## [Text for analysis]
============
3. Involved Technologies

Raw sensor data and video streams are processed by two smart peripheral subsystems: the embedded smart cameras and the wireless sensor network, which are in charge to detect the events of interest and to communicate with the central server. In the following paragraphs we briefly describe the technologies involved in these tasks.

3.1. Embedded Smart Camera

The Embedded Smart Camera features an embedded Linux architecture for providing enough computational power and ease of programming. The custom printed-circuit board has been designed in order to have the maximum flexibility of use while maximizing the performance/consumption ratio. A good trade-off has been achieved by using a Freescale CPU based on the ARM architecture, which integrates a Power Management Unit (PMU), in addition to numerous peripheral interfaces, thus minimizing the complexity of the board. The average consumption is less than 500 mW, measured at the highest speed (454 MHz). The image sensor is a low cost device compliant with USB Video Class device (UVC), which offers good image quality also with the very low illumination, as during the night. The board and imaging sensor are housed into an IP66 shield.
Several computer vision algorithms have been envisaged and ad hoc ANSI C implementations are particularly suitable for the embedded camera prototype and have shown to provide good results in traffic flow monitoring [3]. Nevertheless, a porting of OpenCV (http://opencv.org/) libraries has been produced, which makes directly available on the embedded camera a plethora of state of the art computer vision methods for disparate applications.

3.2. Wireless Sensor Network

We developed a long-term monitoring system, composed by: (i) a distributed ZigBee WSN, (ii) a middleware communication platform, and (iii) an occupancy detection algorithm able to infer the occupancy status of the monitored room. Each sensor node of the WSN can aggregate multiple transducers, such as humidity, temperature, current, voltage, Passive Infrared (PIR), and noise detector [4,5]. Each node of the WSN is connected to a ZigBee Sink, which provides IoT connectivity through the IPv6 addressing. The ZigBee choice is driven by several technology characteristics, such as ultra low power consumption, use of unlicensed radio bands, cheap and easy installation, flexible and extendable networks, integrated intelligence for network set-up and message routing. In order to measure the energy consumption in a room, we evaluate the values of current and voltage waveforms at the same time instant; for this scope, driven by the need to operate within existing buildings without the possibility of changing the existing electrical appliances, we used a current and voltage transformer. We also installed a PIR and a noise detector into a single node. All these measured values help in deciding whether or not someone is in the office, in order to apply appropriate decisions on the energy saving in that specific room or on surveillance policies. As an example, in an office where nobody is present, lights and any other electric gear, a part from the computer, are automatically switched off, if on. Sensor data collected by the deployed WSN are stored in a NoSQL document-oriented local database, such as MongoDb. In order to provide both a real-time view of the sensor data and a configuration interface, we implemented a web interface, named WebOffice, that runs on JBoss 7.1; it implements the JavaEE specification, is free and open-source (Figure 2).
============
## [Information supplied]
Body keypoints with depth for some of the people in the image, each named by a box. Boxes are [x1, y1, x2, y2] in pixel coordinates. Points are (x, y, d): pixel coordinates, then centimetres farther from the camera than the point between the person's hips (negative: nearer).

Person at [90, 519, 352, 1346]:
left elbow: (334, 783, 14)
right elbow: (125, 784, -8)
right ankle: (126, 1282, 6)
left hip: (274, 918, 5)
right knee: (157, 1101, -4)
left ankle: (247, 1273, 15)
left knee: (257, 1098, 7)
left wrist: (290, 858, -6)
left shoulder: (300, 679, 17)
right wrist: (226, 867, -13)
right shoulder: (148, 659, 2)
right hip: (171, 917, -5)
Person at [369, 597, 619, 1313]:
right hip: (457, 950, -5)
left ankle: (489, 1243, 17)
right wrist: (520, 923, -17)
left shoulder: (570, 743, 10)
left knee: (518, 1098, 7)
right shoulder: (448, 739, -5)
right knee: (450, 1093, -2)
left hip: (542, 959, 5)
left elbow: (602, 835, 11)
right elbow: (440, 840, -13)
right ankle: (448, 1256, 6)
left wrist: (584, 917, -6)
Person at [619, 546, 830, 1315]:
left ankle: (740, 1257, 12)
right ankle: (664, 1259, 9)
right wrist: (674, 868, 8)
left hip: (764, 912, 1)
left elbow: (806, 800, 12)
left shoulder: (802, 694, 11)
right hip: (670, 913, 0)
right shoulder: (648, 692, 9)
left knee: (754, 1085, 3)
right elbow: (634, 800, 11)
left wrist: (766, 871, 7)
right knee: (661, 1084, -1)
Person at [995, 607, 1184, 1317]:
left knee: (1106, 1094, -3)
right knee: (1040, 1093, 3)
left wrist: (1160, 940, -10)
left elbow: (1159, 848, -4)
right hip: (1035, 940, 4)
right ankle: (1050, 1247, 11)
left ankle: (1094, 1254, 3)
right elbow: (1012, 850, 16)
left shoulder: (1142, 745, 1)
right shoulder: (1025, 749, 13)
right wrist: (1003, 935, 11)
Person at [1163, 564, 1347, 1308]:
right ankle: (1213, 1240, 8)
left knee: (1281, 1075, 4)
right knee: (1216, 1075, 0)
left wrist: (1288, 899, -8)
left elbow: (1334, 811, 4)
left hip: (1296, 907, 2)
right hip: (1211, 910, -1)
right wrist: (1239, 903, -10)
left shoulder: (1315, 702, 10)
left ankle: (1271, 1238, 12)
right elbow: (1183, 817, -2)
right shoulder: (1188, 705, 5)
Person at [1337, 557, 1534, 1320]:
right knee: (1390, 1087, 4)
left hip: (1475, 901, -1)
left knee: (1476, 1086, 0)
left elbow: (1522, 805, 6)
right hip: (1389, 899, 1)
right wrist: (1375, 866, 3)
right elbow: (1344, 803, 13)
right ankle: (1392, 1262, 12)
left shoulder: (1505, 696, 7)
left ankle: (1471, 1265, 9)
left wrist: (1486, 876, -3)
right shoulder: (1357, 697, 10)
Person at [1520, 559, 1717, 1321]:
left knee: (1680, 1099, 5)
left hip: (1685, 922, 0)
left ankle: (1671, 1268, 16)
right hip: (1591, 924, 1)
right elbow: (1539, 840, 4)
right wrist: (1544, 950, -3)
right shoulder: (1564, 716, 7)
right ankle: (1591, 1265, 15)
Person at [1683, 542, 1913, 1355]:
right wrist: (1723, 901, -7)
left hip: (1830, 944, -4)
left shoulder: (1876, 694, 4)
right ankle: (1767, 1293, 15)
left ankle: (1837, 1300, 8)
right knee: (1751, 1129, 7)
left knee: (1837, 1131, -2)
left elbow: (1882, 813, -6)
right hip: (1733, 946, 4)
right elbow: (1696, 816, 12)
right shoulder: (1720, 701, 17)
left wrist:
============
## [Exercises to complete]
(a) According to the text on involved technologies, what is the Embedded Smart Camera's average power consumption?
(b) From the text on involved technologies, reproduce everything from "The Embedded Smart Camera features" down to "an IP66 shield.".

## [Solutions to each task]
(a) It is less than 500 mW, measured at the highest speed of 454 MHz.

(b)
The Embedded Smart Camera features an embedded Linux architecture for providing enough computational power and ease of programming. The custom printed-circuit board has been designed in order to have the maximum flexibility of use while maximizing the performance/consumption ratio. A good trade-off has been achieved by using a Freescale CPU based on the ARM architecture, which integrates a Power Management Unit (PMU), in addition to numerous peripheral interfaces, thus minimizing the complexity of the board. The average consumption is less than 500 mW, measured at the highest speed (454 MHz). The image sensor is a low cost device compliant with USB Video Class device (UVC), which offers good image quality also with the very low illumination, as during the night. The board and imaging sensor are housed into an IP66 shield.